RECORDS FOR THIS EXERCISE Start Marker
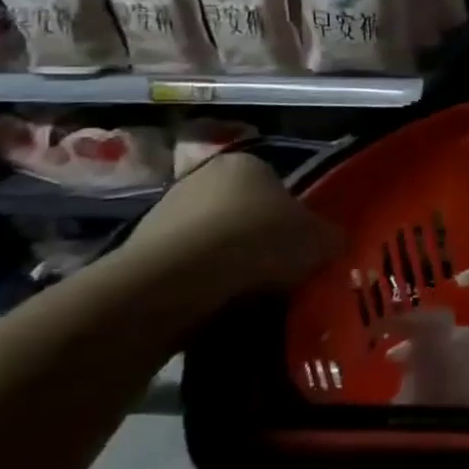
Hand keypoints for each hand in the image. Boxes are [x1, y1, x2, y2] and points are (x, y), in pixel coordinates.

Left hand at [111, 151, 344, 303]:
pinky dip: (199, 285)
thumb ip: (329, 237)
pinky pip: (183, 269)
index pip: (277, 185)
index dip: (292, 217)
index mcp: (247, 162)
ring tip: (247, 296)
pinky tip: (214, 306)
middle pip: (241, 210)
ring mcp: (163, 213)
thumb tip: (331, 244)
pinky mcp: (137, 253)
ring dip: (226, 264)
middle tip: (279, 271)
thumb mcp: (319, 240)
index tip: (300, 246)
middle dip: (257, 239)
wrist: (174, 282)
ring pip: (211, 241)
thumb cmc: (256, 242)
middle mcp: (201, 177)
RECORDS FOR THIS EXERCISE End Marker
▶ **EXERCISE DIRECTIONS**: Begin at the first line of the entries and stop after the line holding "middle tip: (279, 271)"; repeat those lines exactly, but not the pictures.

▶ **ANSWER TO THIS PROBLEM**:
Hand keypoints for each hand in the image. Boxes are [x1, y1, x2, y2] and points are (x, y), in pixel coordinates.

Left hand at [111, 151, 344, 303]:
pinky dip: (199, 285)
thumb ip: (329, 237)
pinky pip: (183, 269)
index pip: (277, 185)
index dip: (292, 217)
index mcp: (247, 162)
ring tip: (247, 296)
pinky tip: (214, 306)
middle pip: (241, 210)
ring mcp: (163, 213)
thumb tip: (331, 244)
pinky mcp: (137, 253)
ring dip: (226, 264)
middle tip: (279, 271)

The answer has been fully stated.